As for the style, Benitez must have spoken for both managers when he agreed that for neutrals this tie was remembered for the occasion rather than the match and he was not personally about to change his approach tonight. "For a manager they [previous meetings] are good games. People always like a 5-5 draw. For a manager, if you concede five goals, something is wrong. In terms of the manager, they were good games. In terms of our supporters, they certainly enjoyed them."

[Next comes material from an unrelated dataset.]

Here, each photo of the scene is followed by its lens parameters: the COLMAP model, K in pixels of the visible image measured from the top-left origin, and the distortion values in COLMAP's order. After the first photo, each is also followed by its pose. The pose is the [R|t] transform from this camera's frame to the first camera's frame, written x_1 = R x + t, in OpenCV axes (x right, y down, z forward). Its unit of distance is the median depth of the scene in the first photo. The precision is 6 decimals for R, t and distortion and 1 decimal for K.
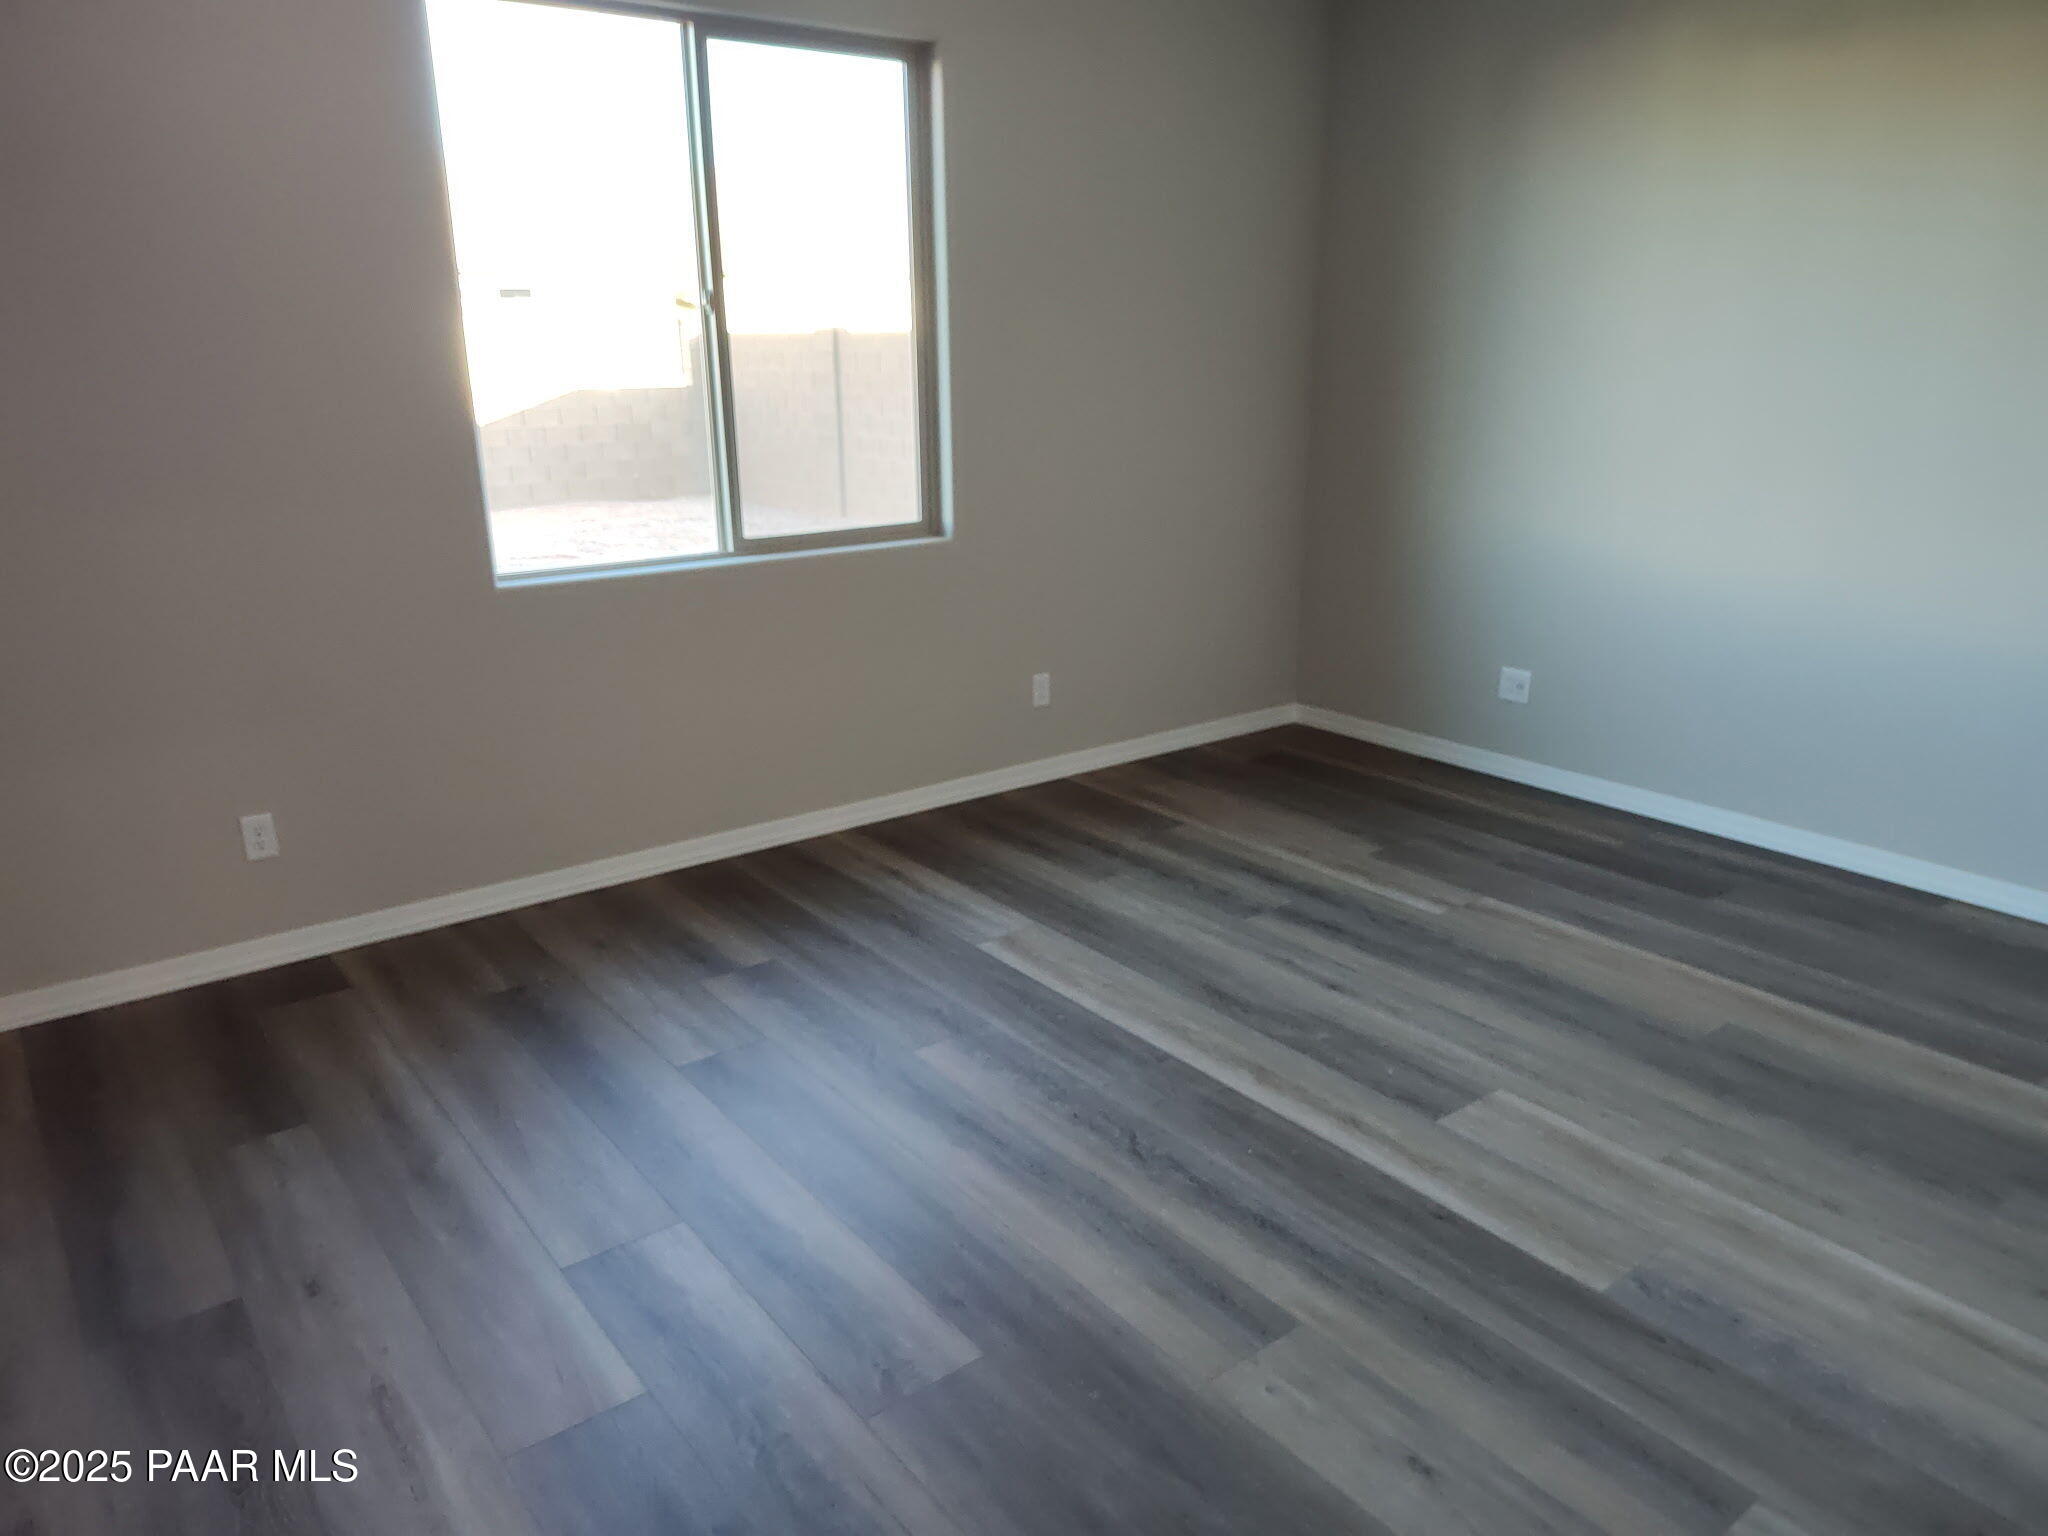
lens RADIAL K [[1407.2, 0, 1017.1], [0, 1407.2, 774.9], [0, 0, 1]] dist [0.023251, -0.005356]
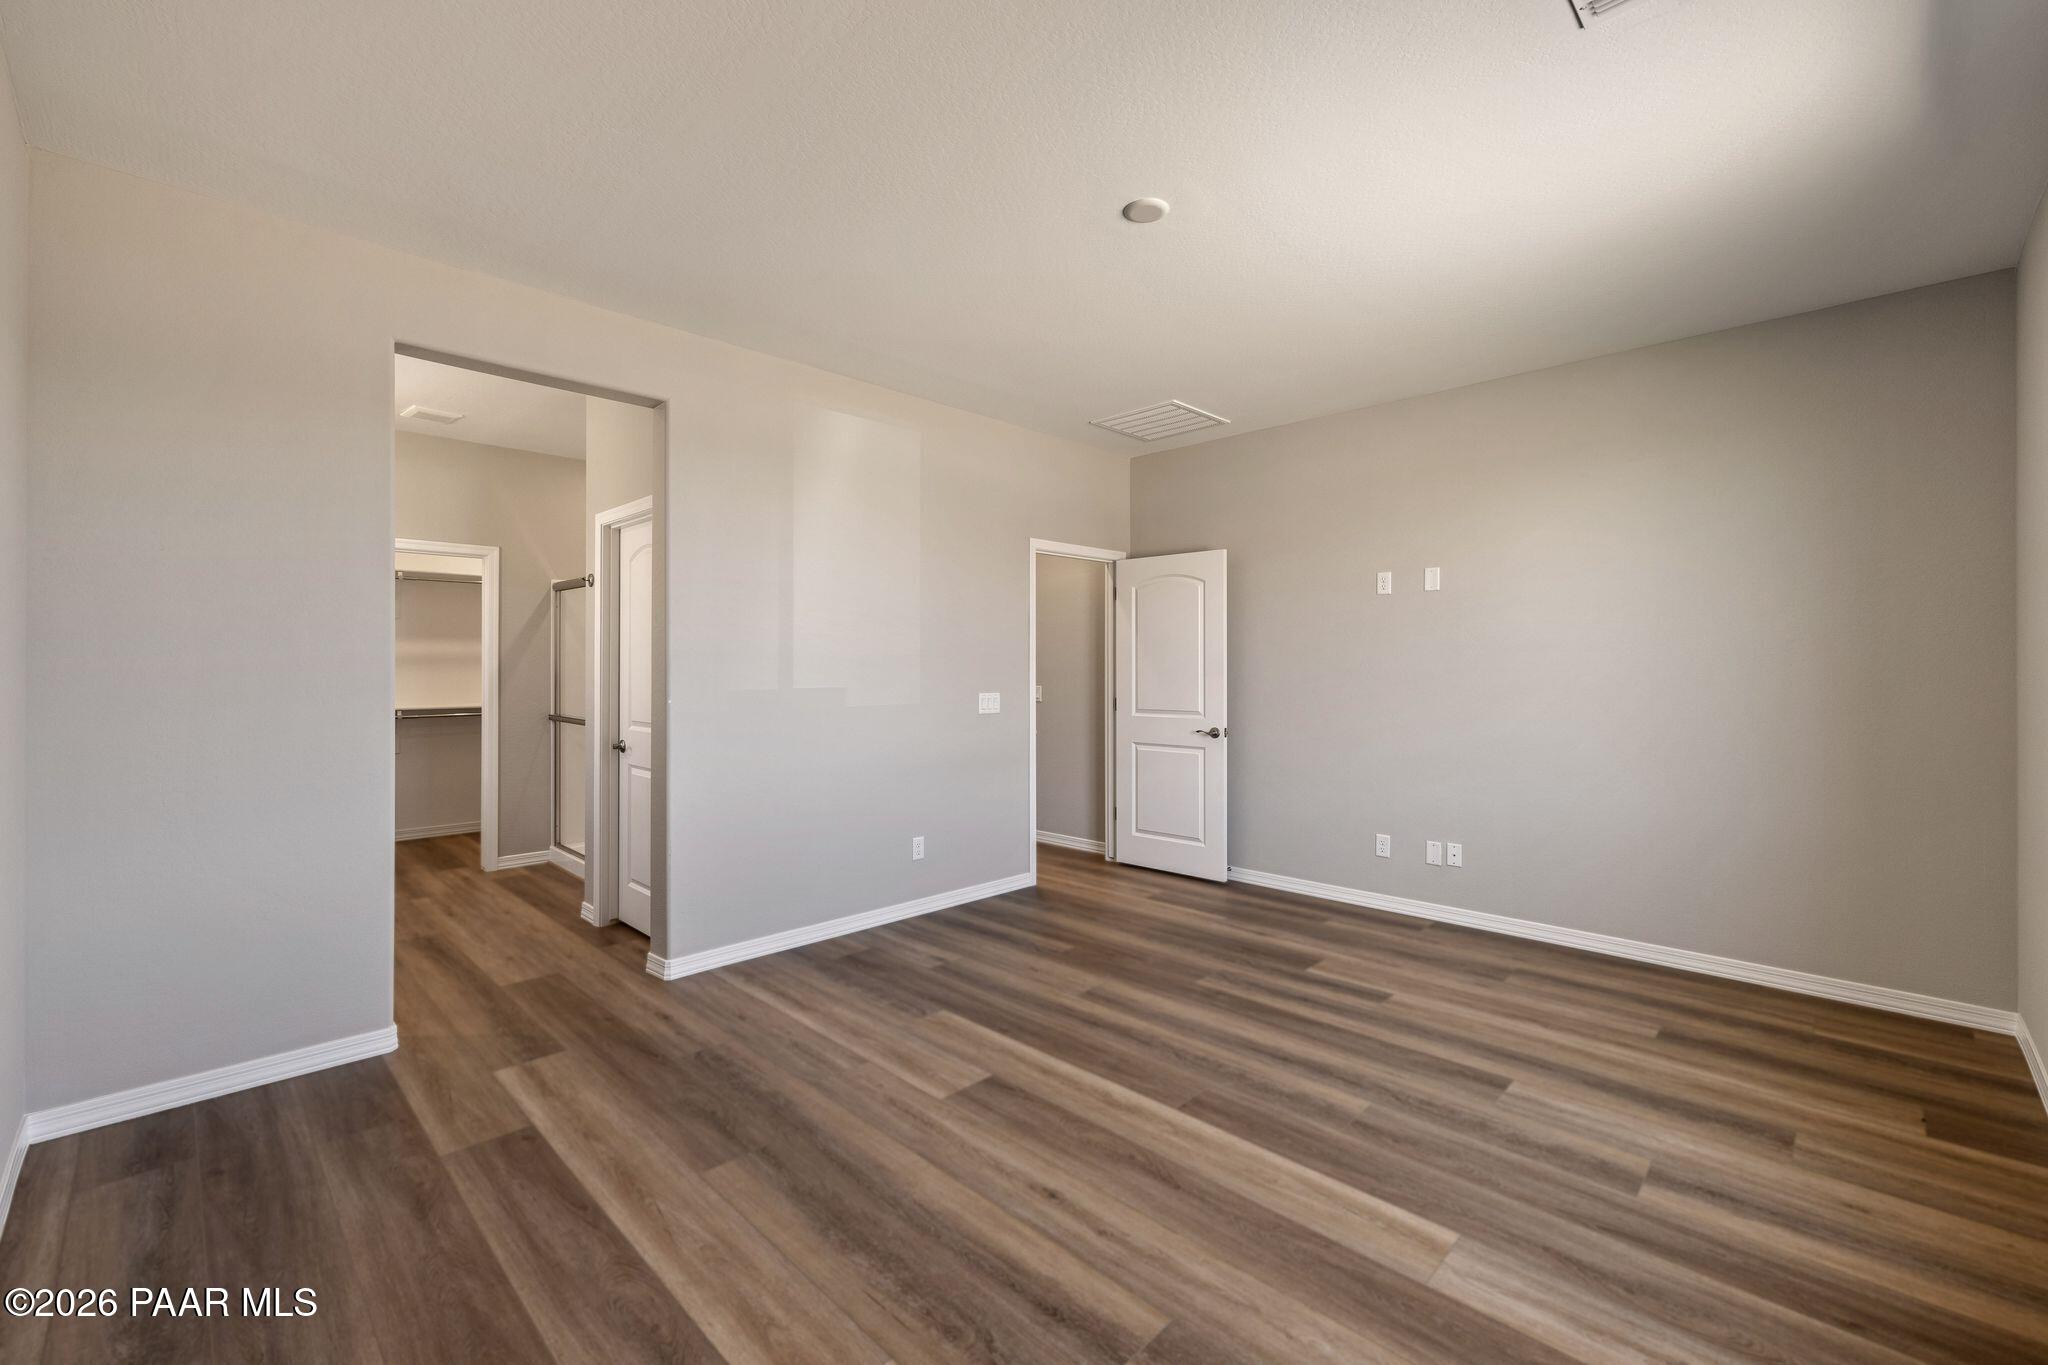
lens RADIAL K [[862.1, 0, 1014.7], [0, 862.1, 668.4], [0, 0, 1]] dist [-0.001023, 0.000009]
pose [[-0.990212, 0.007435, -0.139370, 0.381328], [-0.034763, 0.953971, 0.297877, -0.437017], [0.135170, 0.299806, -0.944376, 1.673640]]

While Benitez is the less naturally loquacious of the two managers who forced himself to be a little more talkative yesterday, Grant is the more gregarious who has of late adopted a less expansive approach. For all his reticence at Goodison Park on Thursday, he had ditched the monosyllabic approach by yesterday and talked enthusiastically about "creating history". At the same time he refused to discuss any existing history between the two teams because that would involve dredging up Mourinho, whose memory Grant has decided is best left alone.

Nevertheless, like Banquo's ghost, the former Chelsea manager keeps popping up at the most inopportune moments – precisely because of tonight's opposition and the recent history between the teams. Whatever Grant may hope, Mourinho will not simply be laid to rest even if Grant manages what the Portuguese never achieved and beats Liverpool in the Champions League. It is somewhat inevitable that Mourinho will march back into Stamford Bridge next season, probably in charge of Internazionale or Barcelona.

Grant has few dilemmas over selection tonight – Lampard and Michael Ballack will surely play despite the latter carrying an injury that would rule him out of a less crucial game. There is no Michael Essien, who is suspended, so the tough decisions are taken out of his hands. Benitez's major fear will be that Gerrard, Carragher or Javier Mascherano may pick up a yellow card and miss the second leg. After that it will be down to what Benitez called "the small details" which he has proved so good at in the past.

Yesterday, the Liverpool manager tried out an old Spanish proverb about poker, the telling of which was complicated, although the moral seemed to be that the game is great and winning is even better. It did not quite seem applicable to games between these two sides in particular. In the case of Liverpool and Chelsea in the Champions League the game is rarely great and winning really is everything.